Performance Analysis of the Ice-Sheet and Sea-Level System Model (ISSM)
Einleitung
Earth modeling is a wide field of different scientific domains, e.g., ice-modeling. All domains have in common, that they need to be able to handle large areas. Therefore, scalability is a significant property of earth models as they compute large domains and long time periods. The Ice-sheet and Sea-level System Model (ISSM) is a well-known framework, which is used to simulate large ice-sheets as the Greenland ice-sheet. It is written in C++ and employs process parallelism (MPI) through PETSc. Ice is a very complex material with different physical properties. It behaves like a fluids and solids at the same time. Additionally, it is dependent from different external forces like weather, temperature and the bedrock topology. The complex multi physics model of ISSM is implemented in individual modules running in a predefined sequence (see Figure 1).
In this project, we analyzed the scaling of ISSM running a realistic Greenland setup on the Lichtenberg HPC System. We aimed to identify the sweet spot (number of processes with which the code runs fastest). We also put a focus on the load balancing of the code and identified computational hotspots and optimization potential.
Methoden
We instrumented the code using Score-P with a manually created filter. We run the instrumented code with a Greenland setup with minimal edge length of 250 m (G250). Thereby we got low overhead runtime measurements of ISSM on 96 up to 6144 MPI processes on up to 128 nodes.

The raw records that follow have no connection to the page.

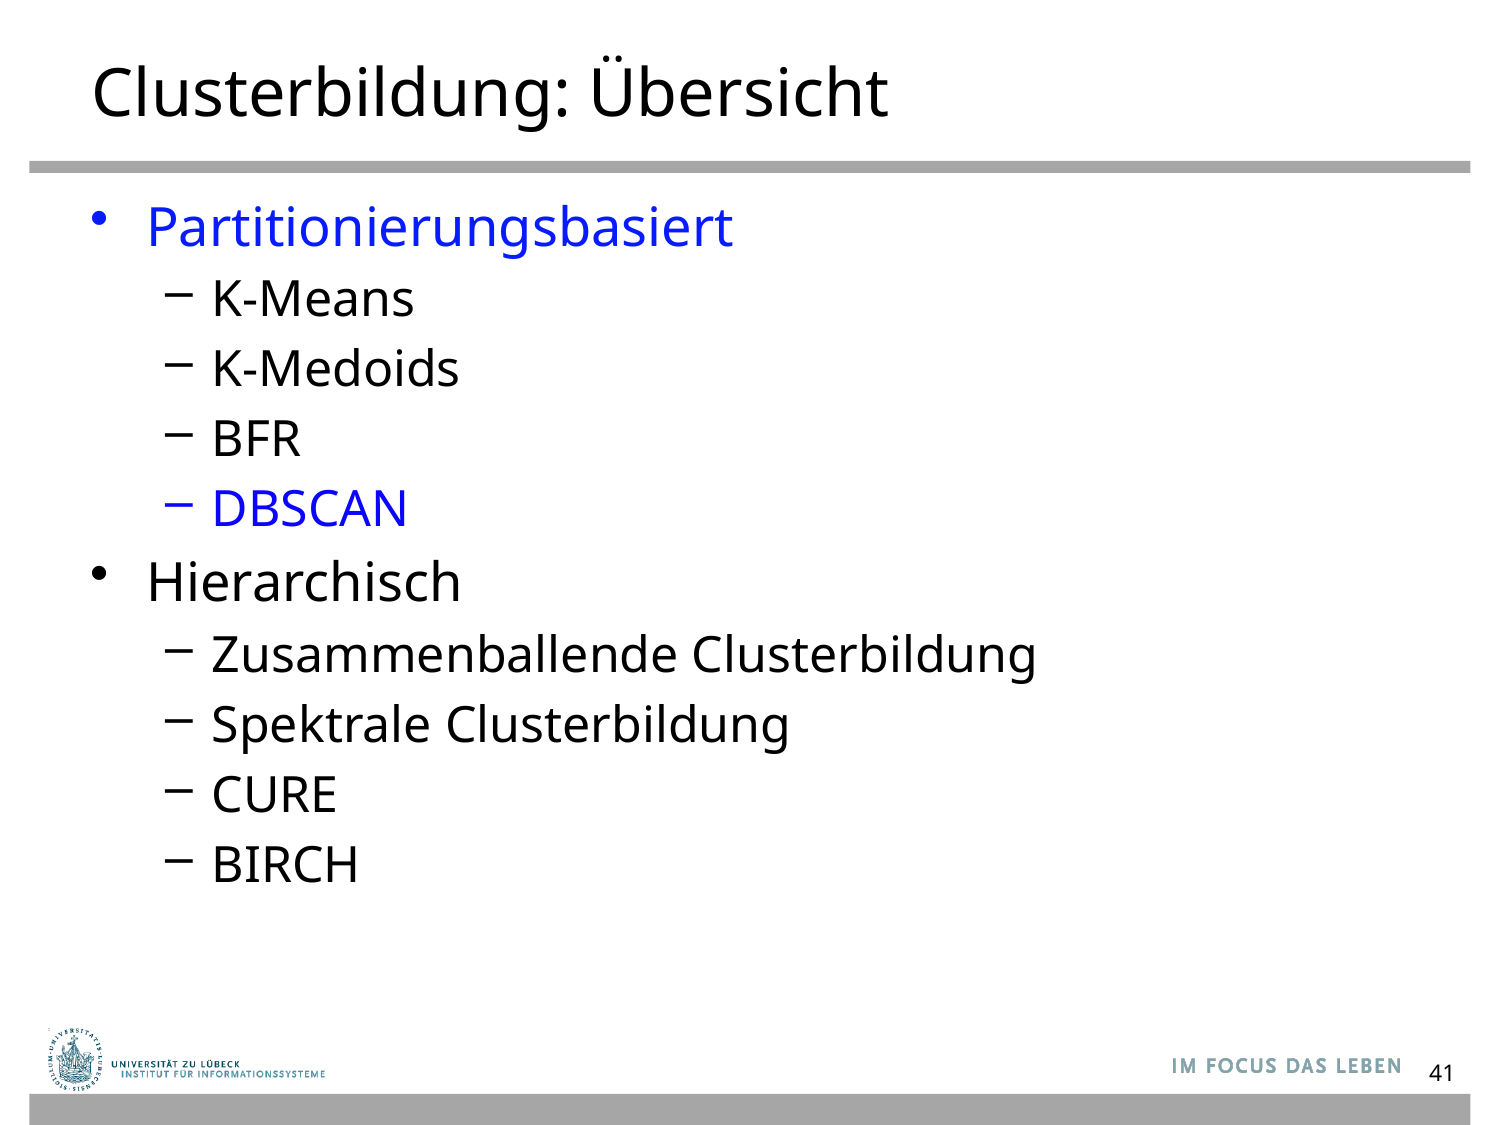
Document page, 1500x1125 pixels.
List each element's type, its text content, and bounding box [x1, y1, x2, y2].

slide_number 41 [1305, 1058, 1471, 1091]
list Partitionierungsbasiert K-Means K-Medoids BFR DBSCAN Hierarchisch Zusammenballende Clusterbildung Spektrale Clusterbildung CURE BIRCH [75, 184, 1425, 1000]
title Clusterbildung: Übersicht [76, 42, 1427, 126]
picture [1173, 1058, 1305, 1073]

Furthermore, we developed PIRA-LID, a tool based on PIRA and clang, for automatic instrumentation of load imbalanced regions in MPI applications and applied it on ISSM. Finally, we identified load imbalanced regions and tried to identify optimal configuration by automatic optimization using OpenTuner.
Ergebnisse
We show, that large setups as the G250 provide enough computational load to take advantage of up to 3000 MPI processes within the time stepping sequence of ISSM (Figure 3). The overall scaling is limited by the moving front module and within the modules the assembly of the equation systems is the major issue. Therefore we present the timing data of the matrix assembly per module in Figure 2. In general, the most costly module is the stress balance, even while we run it using the higher order approximation, which is known to be much faster than full stokes.

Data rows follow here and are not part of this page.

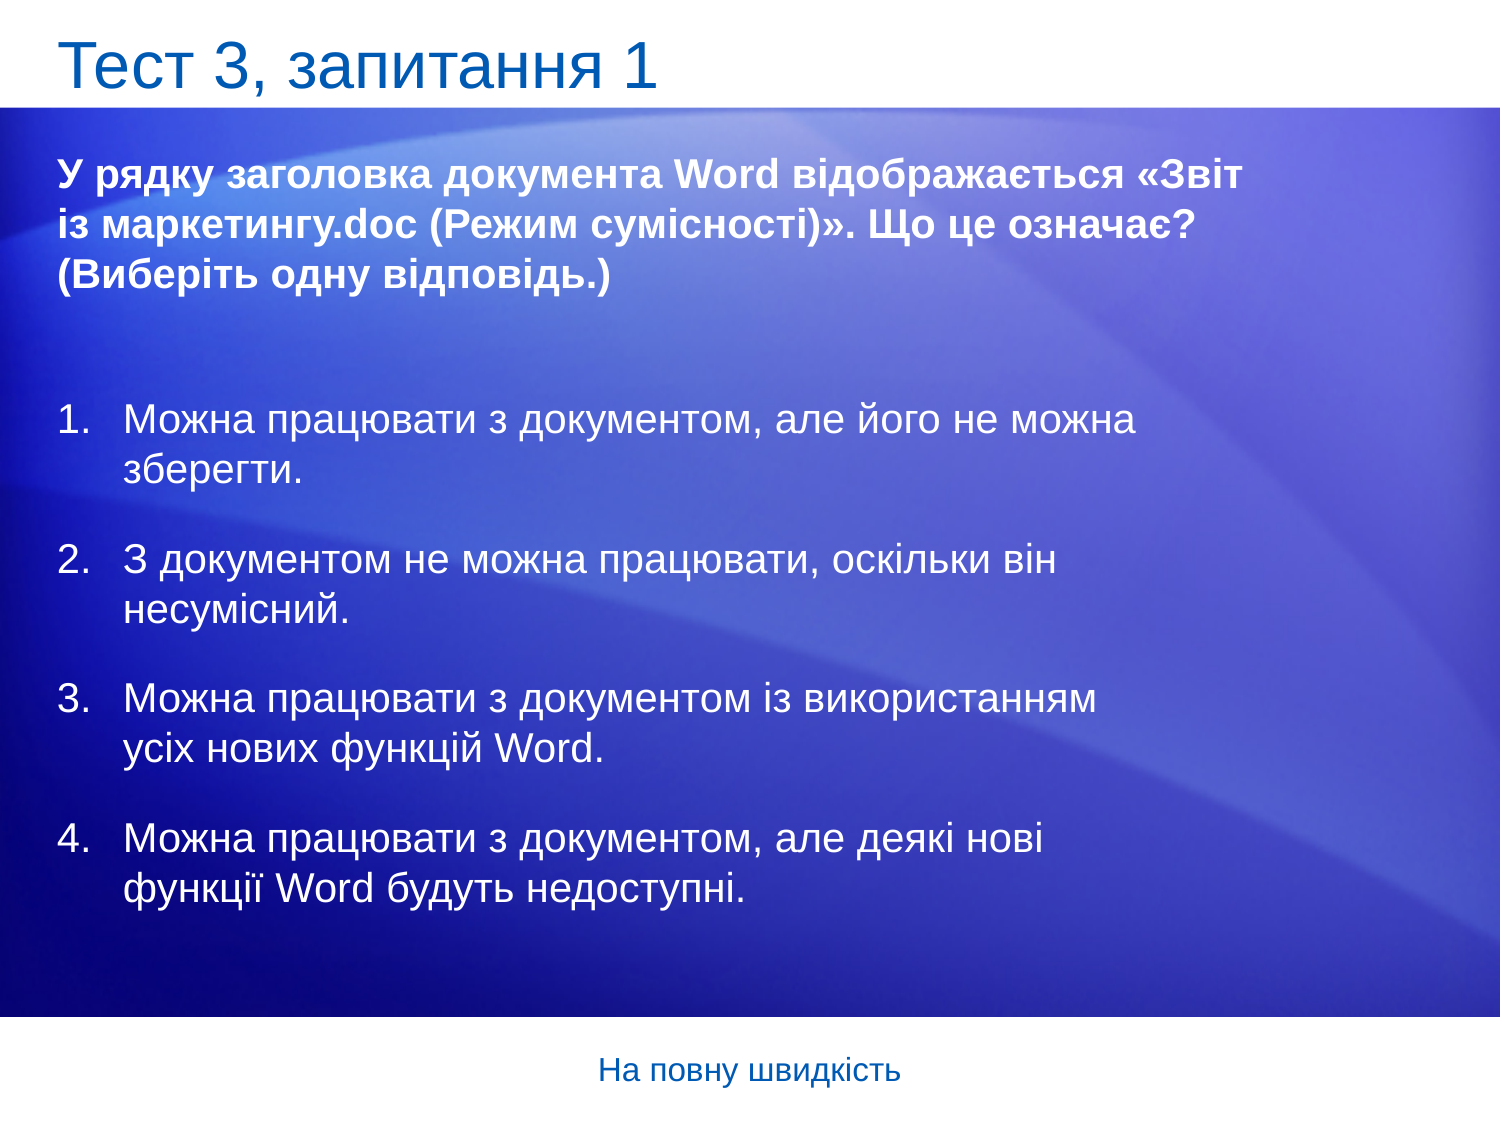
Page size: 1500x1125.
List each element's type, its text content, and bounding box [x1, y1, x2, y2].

picture [0, 108, 1500, 1017]
footer На повну швидкість [445, 1016, 1055, 1096]
text_box Можна працювати з документом, але його не можна зберегти. З документом не можна працювати, оскільки він несумісний. Можна працювати з документом із використанням усіх нових функцій Word. Можна працювати з документом, але деякі нові функції Word будуть недоступні. [42, 384, 1175, 931]
list У рядку заголовка документа Word відображається «Звіт із маркетингу.doc (Режим сумісності)». Що це означає? (Виберіть одну відповідь.) [42, 139, 1303, 335]
title Тест 3, запитання 1 [42, 11, 1393, 112]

The load imbalance detection shows, that the creation of the equation system is load imbalanced, because some processes process grid elements, which do not include ice (nothing to do) and other has to process the ice regions. Our optimizer was able to improve these regions, but the whole runtime did not improve, because other code regions became load imbalanced by our changes. Ultimately, adjusted load balancing parameters did not show any significant impact on the overall runtime.
Diskussion
The scalability of ISSM using up to 3000 MPI processes on realistic setups is sufficient to run it on HPC systems as the Lichtenberg 2. The load balancing is not optimal, but already sufficient. The individual modules of the code have different dependencies and an optimal load balancing in all modules simultaneously seams not to be possible.
To improve the throughput of ISSM we suggest to focus on the scaling bottlenecks of the moving front module and the node level performance of the creation of the equation system within the stress balance module.